Krawatte, Dienstgrad, Feierabendbier: Es könnte immer so weiter gehen. Doch Erwin, Mittfünfziger, Familienvater, bricht aus. Einst ein Freigeist, stürzt er sich nach Jahrzehnten wieder in ein wildes, ungebundenes Abenteuerleben. Er taucht unter, flieht in die Natur, gilt bald als vermisst. FINDET MICH zeichnet das Psychogramm eines Mannes, dem letztlich eine Psychose diagnostiziert wird und dessen Familie ihn nicht mehr wiedererkennt.

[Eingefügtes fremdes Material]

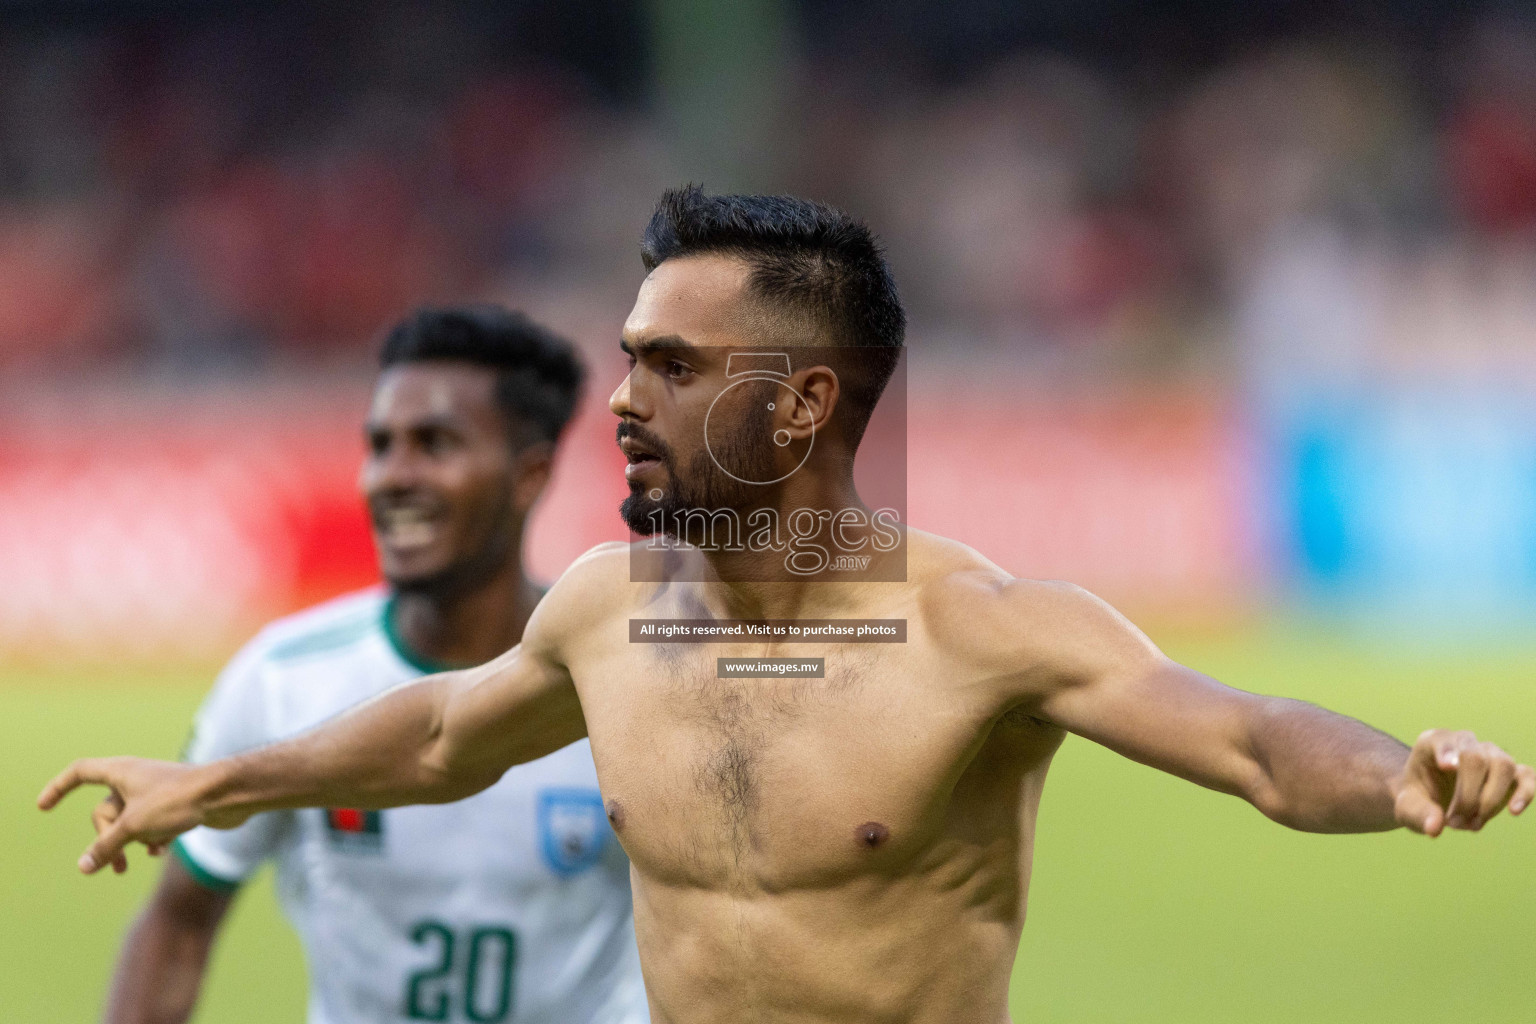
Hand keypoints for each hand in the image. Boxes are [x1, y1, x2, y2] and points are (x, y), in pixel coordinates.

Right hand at [36, 757, 233, 874]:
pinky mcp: (174, 804)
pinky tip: (162, 850)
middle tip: (119, 863)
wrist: (228, 795)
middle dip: (108, 838)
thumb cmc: (180, 800)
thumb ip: (106, 846)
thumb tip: (84, 866)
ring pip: (128, 821)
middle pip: (104, 810)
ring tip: (145, 857)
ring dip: (132, 842)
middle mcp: (136, 777)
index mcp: (121, 771)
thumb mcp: (135, 826)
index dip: (58, 787)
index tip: (42, 807)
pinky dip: (152, 838)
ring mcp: (155, 791)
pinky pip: (150, 824)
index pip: (79, 772)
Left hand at [1392, 730, 1533, 835]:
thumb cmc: (1418, 798)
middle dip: (1467, 796)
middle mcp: (1465, 742)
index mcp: (1434, 742)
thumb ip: (1418, 815)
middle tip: (1454, 823)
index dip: (1447, 751)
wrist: (1433, 801)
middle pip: (1475, 759)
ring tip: (1472, 824)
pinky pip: (1527, 776)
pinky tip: (1513, 811)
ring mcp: (1490, 754)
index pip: (1443, 740)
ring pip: (1503, 765)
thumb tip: (1435, 828)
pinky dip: (1525, 793)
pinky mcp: (1511, 773)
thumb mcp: (1408, 807)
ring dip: (1490, 800)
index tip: (1447, 767)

Doris Wirth erzählt diese Geschichte als Langzeitporträt, das wechselnde Perspektiven einnimmt: Erwin und Maria, beide in den 1950ern geboren, sind ihren engen Elternhäusern entflohen. Sie haben zwei Kinder, verdienen gerade genug, um nicht schlecht zu leben, und wohnen im Genossenschaftsquartier einer Kleinstadt im Kanton Zürich. Man fährt in den Urlaub, man isst gemeinsam am Küchentisch, man verpackt die Essensreste in Tupperware. Kurz: Es ist eine vollkommen normale, wenn nicht sogar glückliche Familie. Getrübt wird die Stimmung höchstens von Erwins wiederkehrenden Wutausbrüchen und den Pubertätsleiden der Kinder: Florence kotzt, Lukas kifft.
Als Erwin mit Mitte Fünfzig keine neue Arbeit mehr findet, als sein Vater, dessen Anerkennung lebenslang ausblieb, stirbt, ist Erwins schleichende Veränderung nicht mehr zu übersehen: Seine Stimmung wechselt von Verzweiflung zu Großartigkeit, er hängt Fantasien und Feindbildern nach und macht schließlich seine Drohungen wahr: er taucht unter. Wer ist dieser Mann, den sie so gut zu kennen glaubten? Wo verläuft die Grenze zwischen normal und verrückt und ist die Psychose, die Erwin attestiert wird, ein privates oder letztlich ein gesellschaftliches Symptom?
FINDET MICH von Doris Wirth, erschienen im Geparden Verlag, ist ein packendes Romandebüt, das nach den Auswirkungen der Selbstdefinition über Leistung und Arbeit fragt und Zwänge und Begrenzungen in unserer Gesellschaft aufzeigt.